**Extrait fourni:**
:::

Qu'est-ce donc que cette manière d'exprimer les sentiments collectifs d'une foule d'hommes réunis, de faire intervenir le chœur, en quelque sorte, de le faire agir et parler, même en peinture? est-ce une réminiscence des traditions antiques? Jamais, à la belle époque de l'art, ni chez les Grecs ni chez les Romains, vous ne trouverez rien de tel : l'expression d'un sentiment, même unanime, s'y manifeste toujours par quelques diversités individuelles. Mais, dans les temps archaïques de la Grèce, il n'est pas rare de voir, soit sur des vases peints, soit sur des bas-reliefs, des séries de personnages dont la pose, le geste, le profil, sont identiquement les mêmes, et qui se drapent dans des étoffes taillées sur le même patron. C'est surtout en Égypte, en Asie, et, par exemple, à Ninive, que cette répétition uniforme de la même expression sur un grand nombre de figures, cette simultanéité de poses et de mouvements, semblent avoir été d'un usage fréquent, comme l'attestent tant de curieux bas-reliefs des musées de Paris et de Londres. Ainsi l'art dégénéré revient, sans le savoir, par une pente fatale, aux instincts et aux procédés de l'art encore enfant. Il faut, du reste, en convenir : une fois admis le principe de cette uniformité mécanique, l'effet peut en être puissant, à peu près comme dans l'harmonie l'effet de certains unissons. L'identité du geste correspond, dans les arts du dessin, à l'identité de la note en musique. Ces pléonasmes sont un moyen matériel et à demi barbare, mais saisissant et presque infaillible, d'accroître chez les spectateurs l'intensité des sensations.

On en pouvait juger en Italie, il y a trente ou quarante ans, lorsque le chorégraphe Vigano faisait représenter ses célèbres ballets, pantomimes hardies, passionnées, qu'exécutaient au même instant et de la même manière tous les choristes à la fois. Cette mise en scène, ou, pour mieux dire, cette manœuvre, semblait d'abord fatigante et presque ridicule; puis bientôt on s'y accoutumait; et rien ne peut donner l'idée du charme irrésistible, de l'entraînement enthousiaste qui résultait, à certains moments, de ces effets de masses symétriques et régularisées. Sont-ce les mosaïques de Sainte-Praxède, est-ce la vue de ces vingtquatre vieillards qui avaient inspiré Vigano? On serait tenté de le croire,

tant la similitude est grande entre son système chorégraphique et l'action simultanée, la mimique uniforme de ces deux groupes de figures.

Nous aurions bien d'autres singularités à signaler sur les parois de Sainte-Praxède, notamment à propos du grand arc de la nef, lequel est revêtu, comme l'arc de l'abside, de scènes apocalyptiques. De nombreux personnages y sont représentés et distribués par groupes. Ce sont des chœurs aussi, mais non plus en action, des chœurs tranquilles et au repos. L'artiste veut exprimer une foule compacte, et dieu sait comme il s'en acquitte! Sa perspective est encore autrement grossière que celle de son confrère de Sainte-Marie-de-la-Nacelle. Évidemment ce grand arc de la nef est ce qu'il y a de plus complétement barbare dans l'église. Certaines parties de la chapelle de saint Zénon, et particulièrement la voûte, laissent voir, à côté des plus tristes misères, quelques restes d'un sentiment décoratif assez élevé; tandis que, sur ce grand arc, rien ne compense la platitude de la pensée et la faiblesse de l'exécution.

:::

**Données affichées:**

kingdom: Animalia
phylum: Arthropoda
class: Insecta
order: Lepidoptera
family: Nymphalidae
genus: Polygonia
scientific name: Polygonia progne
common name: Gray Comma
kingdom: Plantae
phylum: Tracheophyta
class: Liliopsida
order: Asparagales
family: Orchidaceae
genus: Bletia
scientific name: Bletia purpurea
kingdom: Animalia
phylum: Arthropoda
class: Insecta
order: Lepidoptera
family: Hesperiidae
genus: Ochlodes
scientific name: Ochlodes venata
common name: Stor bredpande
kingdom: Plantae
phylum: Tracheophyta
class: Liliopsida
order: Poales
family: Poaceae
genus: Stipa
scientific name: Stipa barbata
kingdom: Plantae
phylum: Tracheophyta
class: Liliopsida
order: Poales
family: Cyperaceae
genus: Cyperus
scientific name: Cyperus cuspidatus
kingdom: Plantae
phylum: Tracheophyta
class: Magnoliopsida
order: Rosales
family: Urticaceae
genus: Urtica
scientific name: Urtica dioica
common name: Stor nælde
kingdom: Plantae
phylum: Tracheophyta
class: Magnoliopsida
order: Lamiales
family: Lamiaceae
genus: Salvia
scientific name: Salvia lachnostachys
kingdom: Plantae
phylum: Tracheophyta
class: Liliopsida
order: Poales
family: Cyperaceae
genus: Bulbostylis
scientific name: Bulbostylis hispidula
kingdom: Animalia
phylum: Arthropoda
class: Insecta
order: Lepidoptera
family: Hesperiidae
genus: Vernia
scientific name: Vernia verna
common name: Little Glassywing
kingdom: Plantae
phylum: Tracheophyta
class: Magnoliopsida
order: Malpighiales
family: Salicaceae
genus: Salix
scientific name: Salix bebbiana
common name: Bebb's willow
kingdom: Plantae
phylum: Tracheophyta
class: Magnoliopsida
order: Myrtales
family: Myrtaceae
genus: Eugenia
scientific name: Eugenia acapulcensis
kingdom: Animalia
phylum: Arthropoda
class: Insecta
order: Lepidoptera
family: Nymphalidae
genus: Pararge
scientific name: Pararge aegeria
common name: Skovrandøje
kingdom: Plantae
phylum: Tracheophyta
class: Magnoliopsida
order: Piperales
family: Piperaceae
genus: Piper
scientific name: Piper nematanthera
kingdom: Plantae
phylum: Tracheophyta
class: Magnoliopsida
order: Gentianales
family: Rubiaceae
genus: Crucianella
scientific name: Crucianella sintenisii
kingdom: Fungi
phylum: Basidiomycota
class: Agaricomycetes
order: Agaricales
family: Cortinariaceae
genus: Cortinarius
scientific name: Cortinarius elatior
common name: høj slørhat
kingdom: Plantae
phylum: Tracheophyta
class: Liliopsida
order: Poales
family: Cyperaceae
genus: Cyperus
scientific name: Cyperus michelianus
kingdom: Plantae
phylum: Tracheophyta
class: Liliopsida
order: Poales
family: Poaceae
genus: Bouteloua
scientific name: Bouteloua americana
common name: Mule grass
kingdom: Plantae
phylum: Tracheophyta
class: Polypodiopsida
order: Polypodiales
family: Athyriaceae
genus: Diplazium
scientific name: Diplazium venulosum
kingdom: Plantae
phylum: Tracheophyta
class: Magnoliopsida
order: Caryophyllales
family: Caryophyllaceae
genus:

:::

**Consigne:** Rédigez la suite de l'extrait sur les mosaïques de Sainte-Praxède en reprenant juste après sa dernière phrase.

**Résultat attendu:**
N'entrons pas à Sainte-Cécile, nous ne pourrions que répéter ce que nous venons de dire. C'est la même influence, toujours Pascal I, le même goût, le même oubli de la forme humaine, la même disparate entre la richesse des costumes et la difformité de ceux qui en sont vêtus.

Un mot seulement pour constater qu'une autre église, décorée par un des successeurs de Pascal', l'église Saint-Marc, voisine du palais de Venise, possède la mosaïque incontestablement la plus barbare qui soit à Rome. Ce genre de supériorité ne peut lui être refusé. C'est le dernier mot, le nec plus ultra du 1x siècle. Tout respect d'une règle quelconque, toute velléité d'expression, toute notion d'ordre et de beauté, ont disparu de cette œuvre, presque unique en son genre. L'amaigrissement des figures, l'allongement des corps, le rétrécissement des draperies, ne peuvent être portés plus loin.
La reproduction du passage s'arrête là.